This week Donald Trump, as he so often does, tweeted an unsubstantiated claim – this time that the NHS was “broke and not working”. He criticised a universal healthcare system which has been in existence since 1948, citing his belief in “personal”, privatised medical care.
I am a dual British and American citizen living in England. I’m proud to call both countries my home.
However, had my parents not made the decision 33 years ago to live in England, they would, by now, be buried under a mound of medical debt.
Over the past year my family has seen more hospitals than we care to count – we can tell you the best place to find coffee at the Royal National Orthopaedic and the best time to park outside Cheltenham Chemotherapy Unit. And we know all the wi-fi codes for every hospital in a 100-mile radius of our house. We quite literally owe our lives to the NHS.
It was the NHS that saved my five-year-old brother from death when he contracted septicaemia 15 years ago. It is the NHS which has treated my dad’s kidney condition for the past 24 years. It is the NHS which enabled my mother to donate a lifesaving kidney to my dad two years ago, and it was the NHS which funded life-changing spinal surgery for my mother.
But above all, it is the NHS that has kept my dad alive throughout the past year of cancer treatment.
And during all these hospital trips, the late nights, the surgeries and care, not once did anyone stop to ask the name of our insurance company.
When the nurse sat and held my mother’s hand for 20 minutes after she had heard my father’s cancer diagnosis, she did not present us with a bill before we left the room.

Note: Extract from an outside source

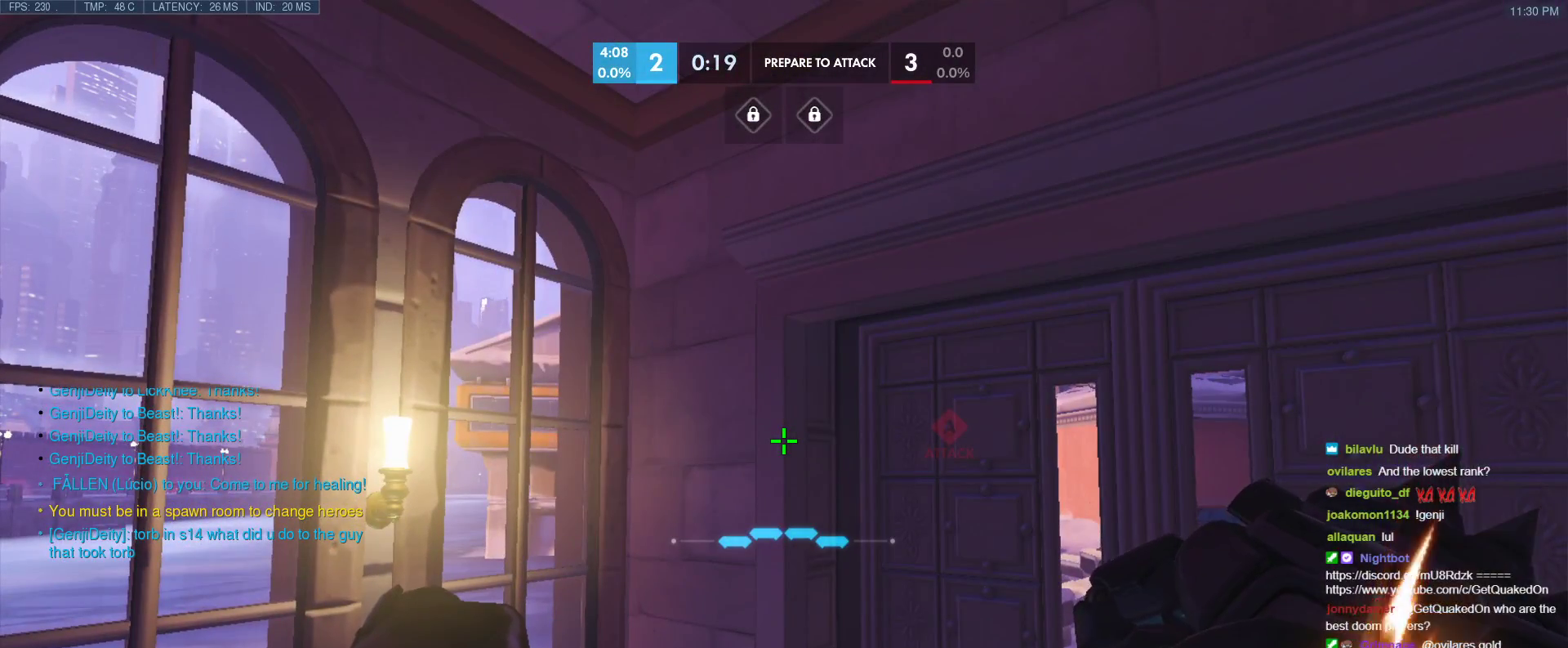
{"keys": [], "events": []}
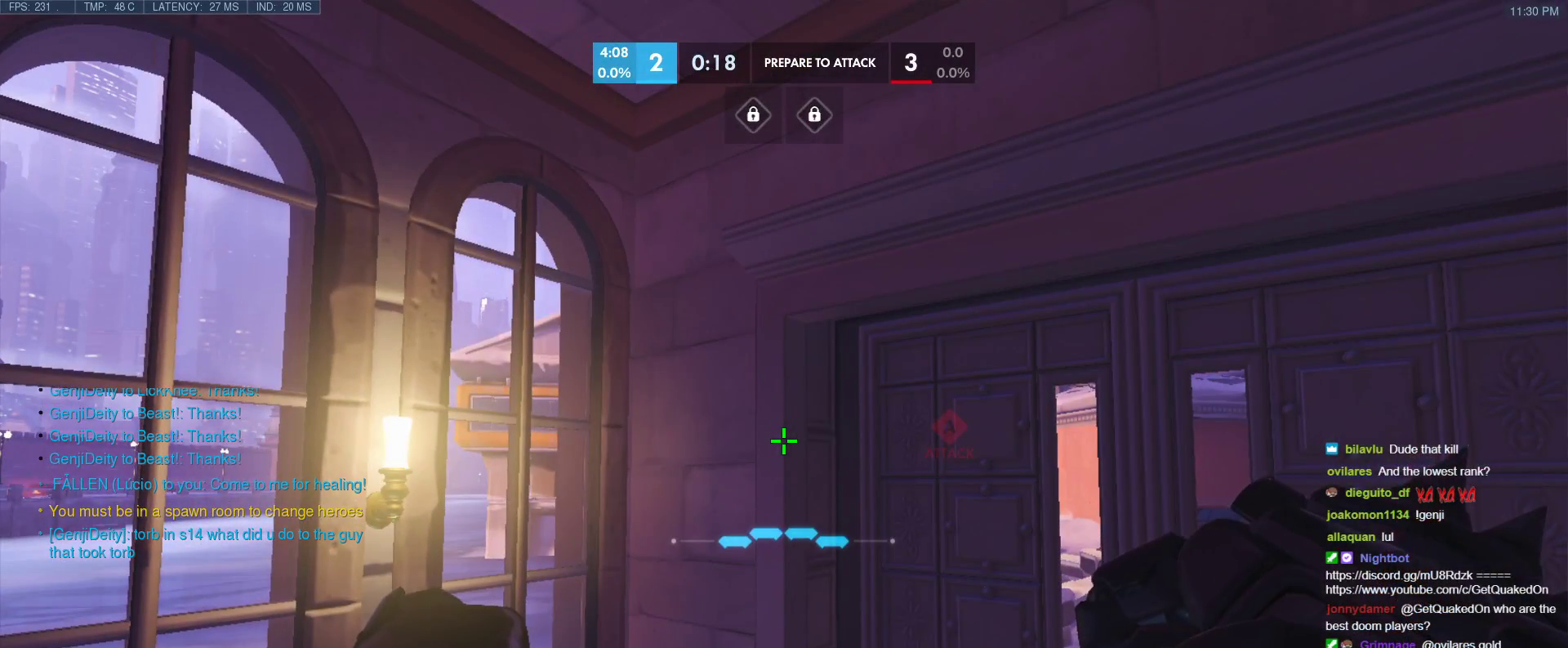
{"keys": ["d"], "events": [[400, "d", "down"]]}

And what of Donald Trump’s “personal” healthcare system? It is so personal that my 91-year-old grandmother was sent home from hospital in the US (in a taxi) after just 48 hours because her insurance company wouldn’t fund a rehab treatment for her eight broken ribs. She was told, “Broken ribs can heal on their own” – despite having osteoporosis and significantly reduced lung capacity. They didn’t even bother to send her home with adequate painkillers.
When I started at university in Massachusetts, one of the first bits of advice my roommate gave me was: “Never call an ambulance”. She told me to call her, and she’d take me to A&E. She said, “Unless you’re about to die, it’s not worth it. They’ll charge you $450 (£325) for the ride.” And no, that wouldn’t have been covered under the $2,000 (£1,440) health insurance plan I had been forced to buy.
Later in my college years, I saw an American friend buried under a mountain of medical debt for a simple procedure, unable to take out student loans four years down the line.
The US spends 17.1 per cent of its GDP on healthcare, while the UK spends 9.1 per cent. That’s $4,192 per head in the UK and $9,892 in the USA. There are 27 million uninsured Americans, but no uninsured Brits. These are the cold hard facts, but Trump would probably dismiss them as “fake news”.
True, the NHS is not perfect (is any healthcare system?), and it is staffed by some of the most overworked, underpaid and underappreciated doctors and nurses I have ever encountered. In our travels through the NHS we have also encountered those caring, professional and dedicated doctors, nurses, surgeons and healthcare assistants again and again.
No one is ever allocated healthcare based on the contents of their bank account and not one of the individuals staffing it would dream of using that as a criteria for treatment.
The NHS is facing many challenges – people are living longer, less money is being put into services and this is causing an inevitable strain. But people didn’t take to the streets over the weekend and march because the system was “broken”. They marched because they care about the incredible facility we have in the NHS and want to make it better.
Donald Trump needs to get his own house in order before daring to criticise others.